My thoughts (for what they are worth)... Photography is an art, and you as the artist are allowed to do whatever it is that makes it work for you. I have taken shots that I thought were some of my best, but others don't seem to understand what it is that I saw in the subject. As long as it moves or inspires you - then it is perfect. Myself -- I like it.


----------



## Dunluchyn (Sep 12, 2012)

Thanks...I guess that this Forum is a bit of a leap of faith for me. I've put up pics in other place and friends etc make the right noises, but I prefer to have some constructive input from others who do similar...and can give me some pointers on how to improve. 

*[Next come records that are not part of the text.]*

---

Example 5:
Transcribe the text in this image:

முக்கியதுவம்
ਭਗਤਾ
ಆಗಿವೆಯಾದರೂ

I don't really like using a lot of image enhancing tools, I prefer to capture what has caught my inner eye and try and make it appealing to a wider group...does that make sense?


----------



## vangoghsear (Sep 12, 2012)

It creates a mood.  I like it.


----------



## Gumby (Sep 12, 2012)

I like the ring, it adds to the mood, I think.


----------



## ClosetWriter (Sep 13, 2012)

Removed.


----------



## Dunluchyn (Sep 14, 2012)

That's excellent, simple, understated and quite stunning


----------



## Cran (Sep 14, 2012)

I barely notice the colour, but I am struck by the way the palm fronds suggest eyelashes. 

I don't know if the graininess in the ring is an artifact of the lens or filter (if you used a filter), 
but it reminds me of the SOHO images recording the impacts of high velocity particles coming from the sun.


----------